Preferred Alias Declaration Style
Basile B.
b2.temp at gmx.com
Wed Jun 27 14:01:06 UTC 2018
On Wednesday, 27 June 2018 at 12:25:26 UTC, Uknown wrote:
> On Wednesday, 27 June 2018 at 10:22:38 UTC, Vijay Nayar wrote:
>> Most of the documentation at
>> https://dlang.org/spec/declaration.html#alias uses examples of
>> the form: `alias aliasName = other;`, where `aliasName`
>> becomes the new name to reference `other`. Alternatively, one
>> may write `alias other aliasName;`. My understanding is that
>> the syntax with `=` is the preferred one stylistically.
>>
>> However, when it comes to `alias this` declarations, the only
>> syntax supported is `alias other this;`, and one cannot write
>> `alias this = other;`.
>>
>> Does this mean that the `alias other aliasName;` syntax is
>> preferred, or does it simply mean that this is a low priority
>> issue that hasn't been addressed yet?
>
> `alias Alias = SomeType;` is preferred.
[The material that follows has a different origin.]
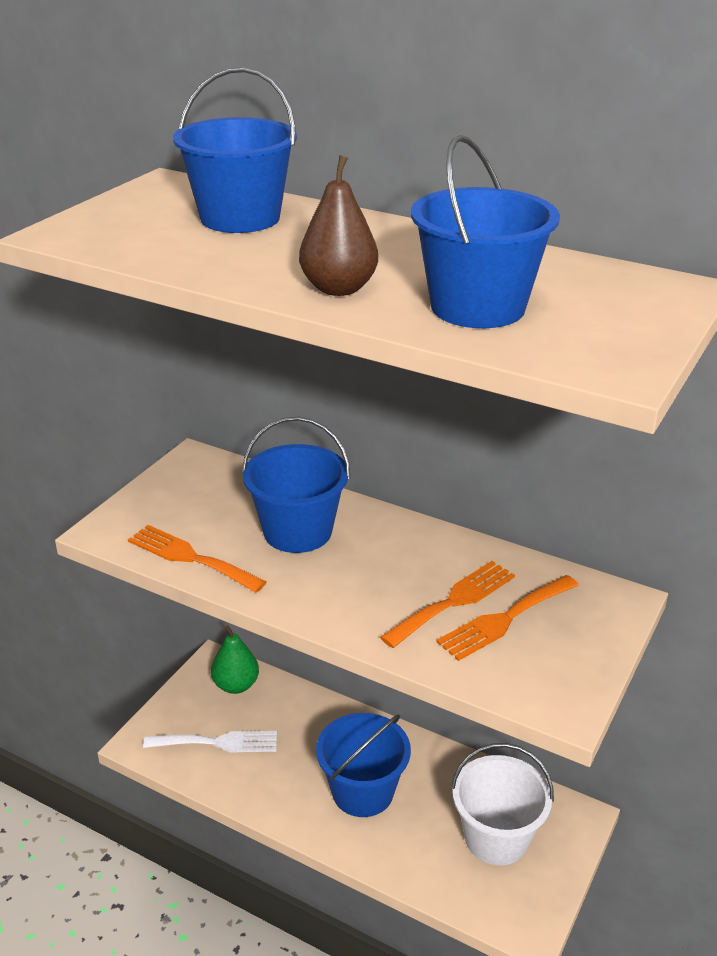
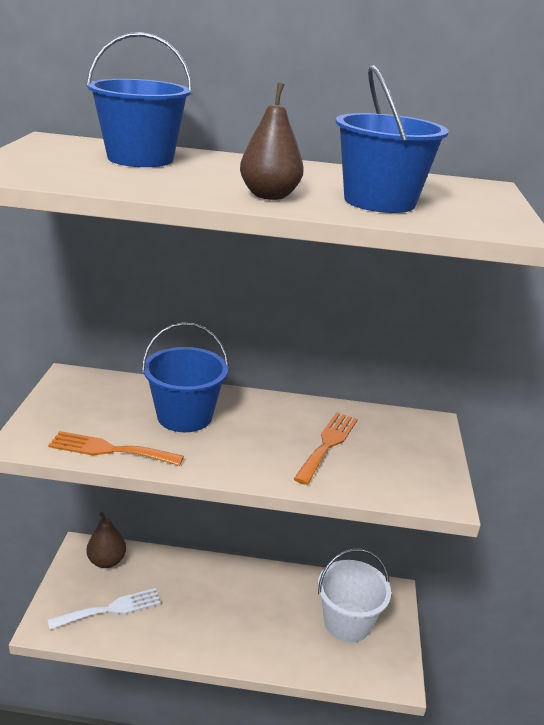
camera: 25 degrees left, 5 degrees down
(236, 685) = (107, 561): green pear -> brown pear
(362, 791) = (240, 616): blue bucket -> none
(504, 619) = (369, 449): orange fork -> none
It is the new style,
> and is more clear on what is the alias and what is the new
> type, especially when complex types come into play. For `alias
> this` though, there is only one syntax, `alias other this;`,
> since it does something conceptually different from regular
> aliases.
aliasing a function type only works with the old syntax too:
alias void proto_identifier();
Very unfriendly syntax. Impossible to express with
AliasDeclarationY (aka "the new alias syntax").